# Black Ash?



## Jonathanz (May 9, 2018)

Hi everyone, I'm new on here so pardon any mistakes. I just got a shipment containing a 5 box of siglo II. I just lit one up and had some problems with it. For starters the wrapper seemed charred the whole way through and it seemed like it was burning right beneath the edge of the wrapper until I drew. 

Second was that the ash was black, which I have never seen before. The smoke was bitter, dry, and harsh the whole way through.

I doubt they are fakes as the website I got em from seemed legit also the bands had the holographic cohiba seal on both ends. Any ideas? They were held up in customs for a little while but they were vacuume sealed so that leaves little for them to dry out.

Any help is appreciated! Thanks!


----------



## Dran (Jun 15, 2018)

Well... Your first mistake is speaking of unmentionables in the general forum. There's a Seperate forum for Magic Island cigars, which you can't access until you gain some trust and reputation. Also, you should go to the intro feed and say hello. Welcome to the forum! Hope we get the chance to know you better! There's a ton of knowledge and comradarie around here.


----------



## disco_potato (Oct 7, 2017)

Before it gets moved/deleted, ash color changes depending on the nutrients found in the soil the tobacco was grown in/on. I've rarely seen ash as dark as that but it does happen.


----------



## UBC03 (Nov 18, 2015)

disco_potato said:


> Before it gets moved/deleted, ash color changes depending on the nutrients found in the soil the tobacco was grown in/on. I've rarely seen ash as dark as that but it does happen.


Disco is right. I wouldn't worry..

Now I'm gonna move this post to habanos only. You can read along but won't be able to comment until you reach the time and post criteria set to participate in that section

Sent from my SM-G925V using Tapatalk


----------



## TonyBrooklyn (Jan 28, 2010)

Jonathanz said:


> Hi everyone, I'm new on here so pardon any mistakes.
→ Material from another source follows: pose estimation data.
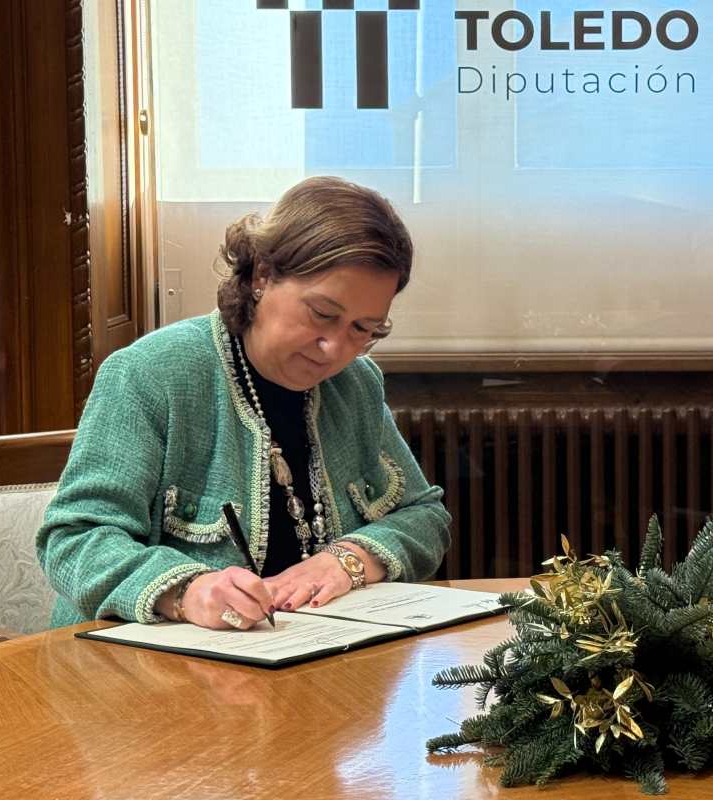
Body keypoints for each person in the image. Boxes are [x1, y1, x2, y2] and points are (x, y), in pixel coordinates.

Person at [38, 176, 451, 630]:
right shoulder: (150, 375)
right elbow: (73, 539)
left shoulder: (355, 385)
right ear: (261, 275)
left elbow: (425, 517)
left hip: (309, 665)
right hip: (145, 677)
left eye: (362, 329)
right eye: (323, 314)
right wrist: (185, 590)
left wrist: (346, 560)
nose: (334, 348)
I just got a shipment containing a 5 box of siglo II. I just lit one up and had some problems with it. For starters the wrapper seemed charred the whole way through and it seemed like it was burning right beneath the edge of the wrapper until I drew.
> 
> Second was that the ash was black, which I have never seen before. The smoke was bitter, dry, and harsh the whole way through.
> 
> ...


Many Habano's burn with a dark gray black ash. It is for me personally a very desirable trait.:vs_cool:


----------



## csk415 (Sep 6, 2016)

TonyBrooklyn said:


> Many Habano's burn with a dark gray black ash. It is for me personally a very desirable trait.:vs_cool:


"The smoke was bitter, dry, and harsh the whole way through."

Would his flavors be due to the stick needing a more rest?


----------



## TonyBrooklyn (Jan 28, 2010)

csk415 said:


> "The smoke was bitter, dry, and harsh the whole way through."
> 
> Would his flavors be due to the stick needing a more rest?


Anything is Possible without being there and seeing if the cigars were either too wet or too dry or improperly stored or to verify that they were real or not it is impossible for me to make an informed decision all I have to go on is your word excuse the lack of punctuation I'm using Tapatalk try letting them acclimate at the proper humidity for a couple of months and then try another one and see what happens best of luck

Sent from my XT1575 using Tapatalk


----------